# Task directions:
Copy the following items word for word, leaving out the pictures.

# Stored rows:
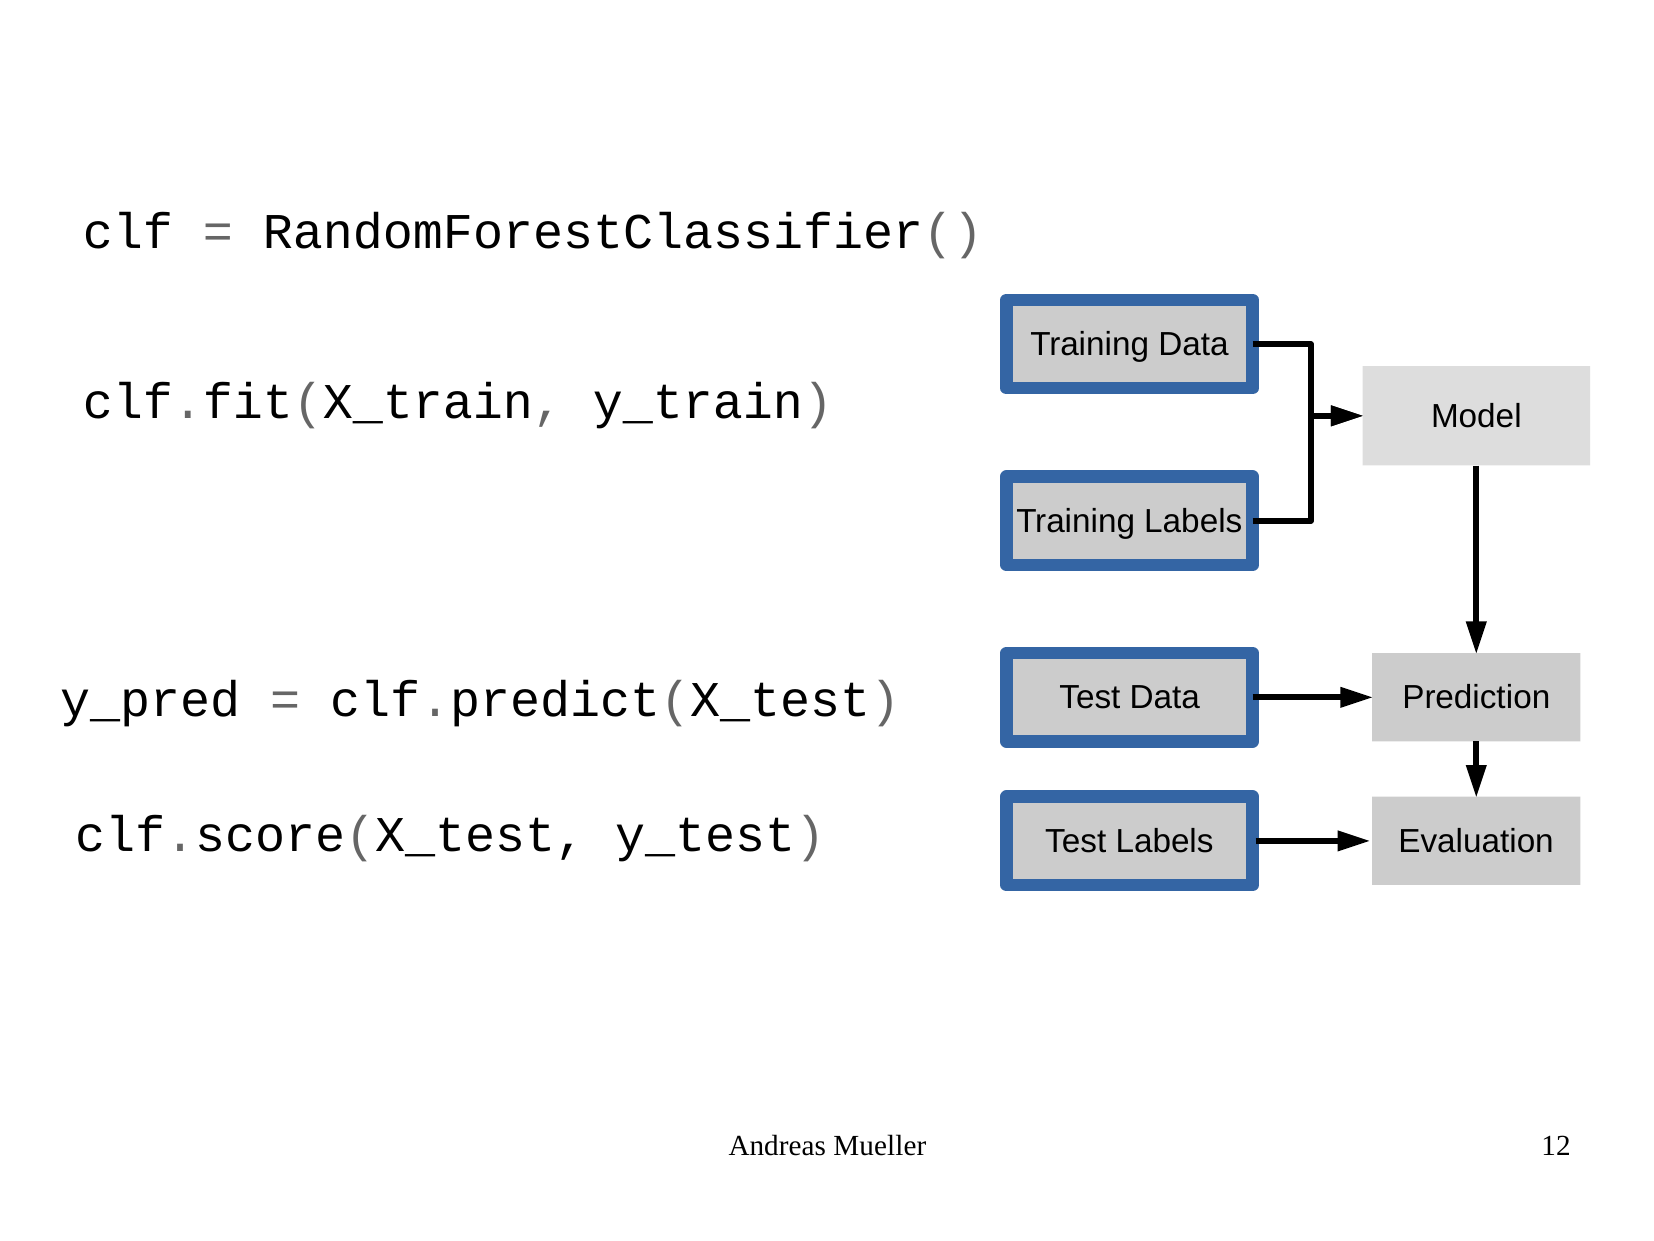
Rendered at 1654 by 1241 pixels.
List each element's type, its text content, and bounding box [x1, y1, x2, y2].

text_box Evaluation [1372, 796, 1581, 885]
text_box Prediction [1372, 653, 1581, 742]
text_box y_pred = clf.predict(X_test) [60, 675, 916, 766]
text_box Training Data [1006, 299, 1253, 389]
text_box clf.score(X_test, y_test) [75, 810, 1486, 961]
text_box clf = RandomForestClassifier() clf.fit(X_train, y_train) [82, 150, 1411, 766]
text_box Test Data [1006, 653, 1253, 742]
text_box Training Labels [1006, 476, 1253, 565]
text_box Test Labels [1006, 796, 1253, 885]
text_box Model [1362, 366, 1591, 466]
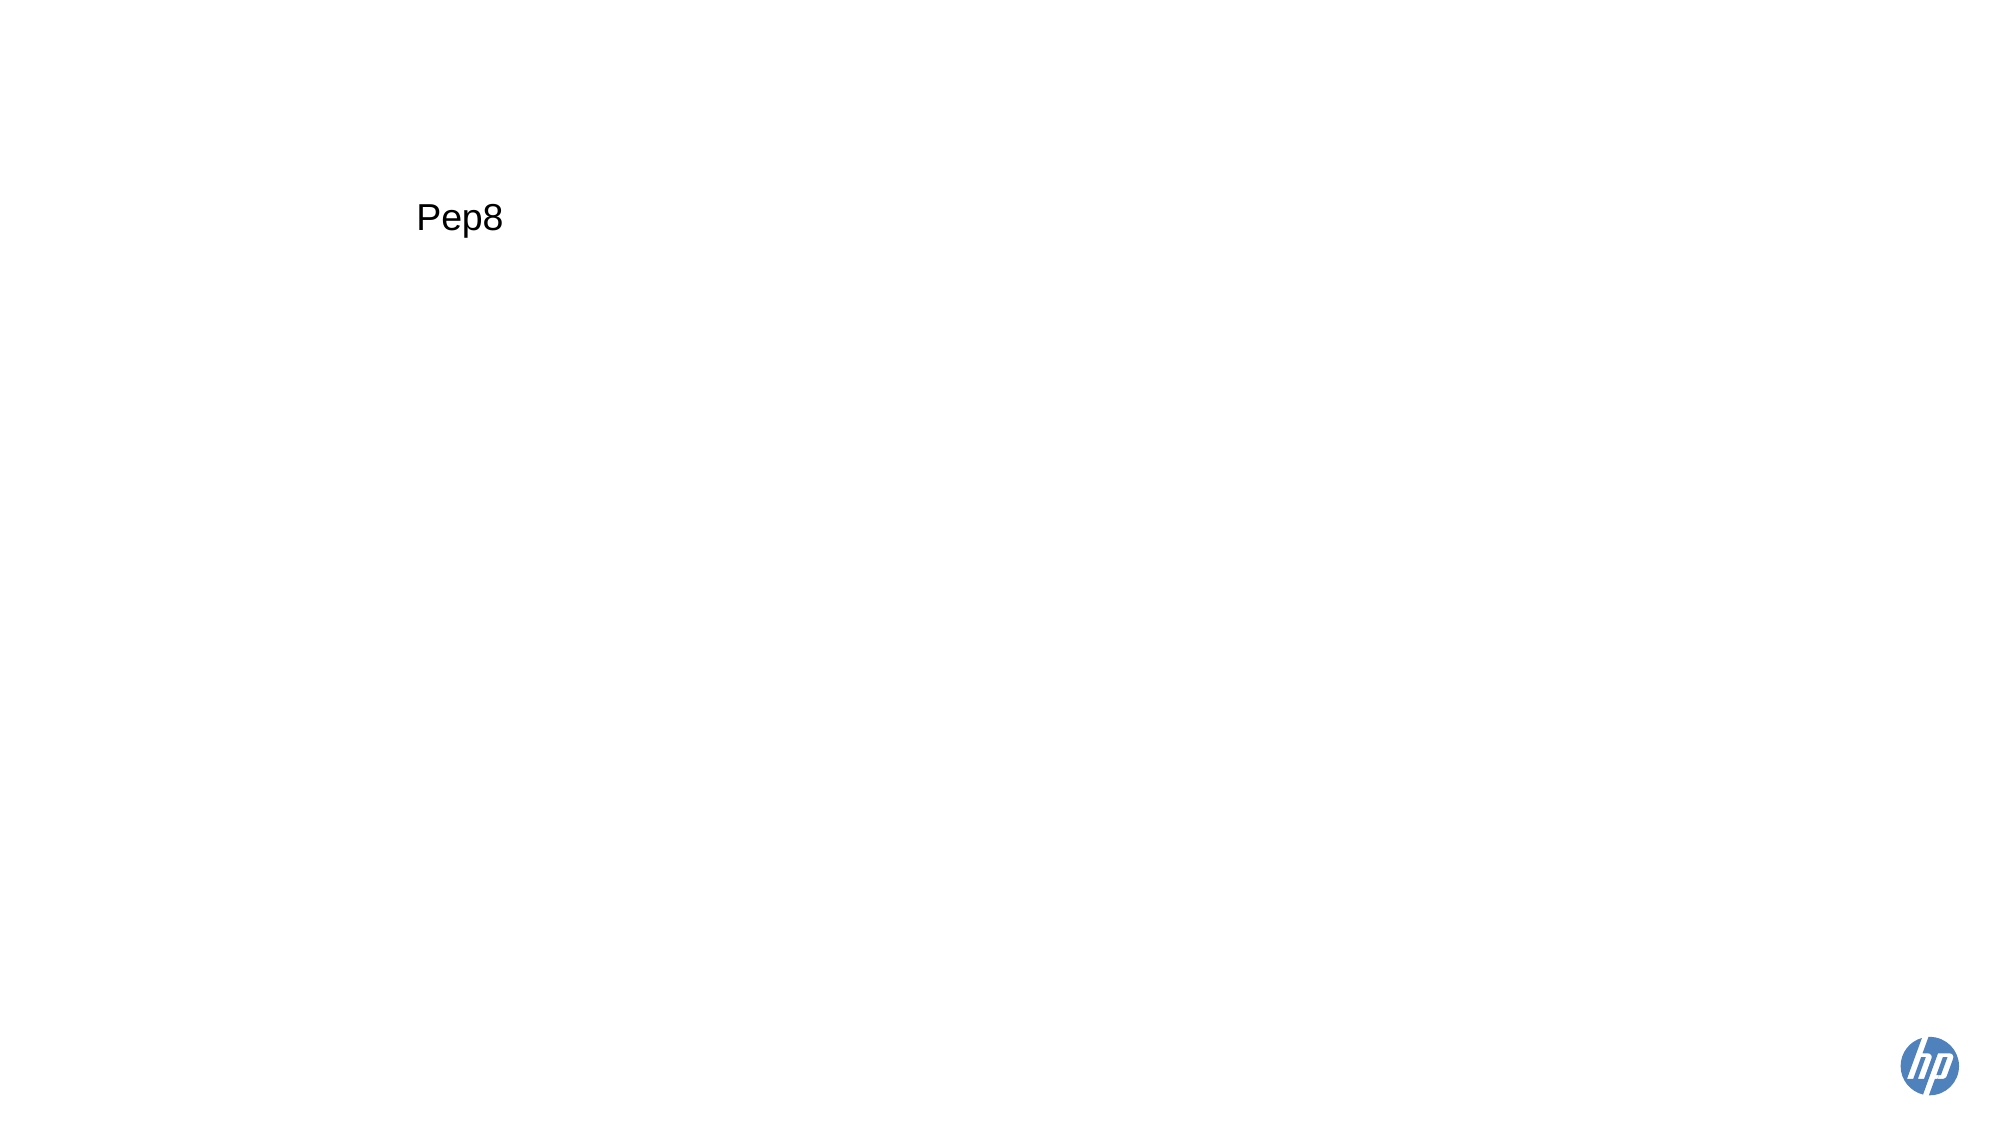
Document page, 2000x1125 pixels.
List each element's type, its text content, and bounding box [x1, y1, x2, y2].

text_box Pep8 [401, 188, 1217, 246]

# Result for this task:
Rendered at 1654 by 1241 pixels.
List each element's type, its text content, and bounding box [x1, y1, x2, y2].

text_box Evaluation [1372, 796, 1581, 885]
text_box Prediction [1372, 653, 1581, 742]
text_box y_pred = clf.predict(X_test) [60, 675, 916, 766]
text_box Training Data [1006, 299, 1253, 389]
text_box clf.score(X_test, y_test) [75, 810, 1486, 961]
text_box clf = RandomForestClassifier() clf.fit(X_train, y_train) [82, 150, 1411, 766]
text_box Test Data [1006, 653, 1253, 742]
text_box Training Labels [1006, 476, 1253, 565]
text_box Test Labels [1006, 796, 1253, 885]
text_box Model [1362, 366, 1591, 466]
Document page, 2000x1125 pixels.
List each element's type, its text content, and bounding box [x1, y1, x2, y2].

text_box Pep8 [401, 188, 1217, 246]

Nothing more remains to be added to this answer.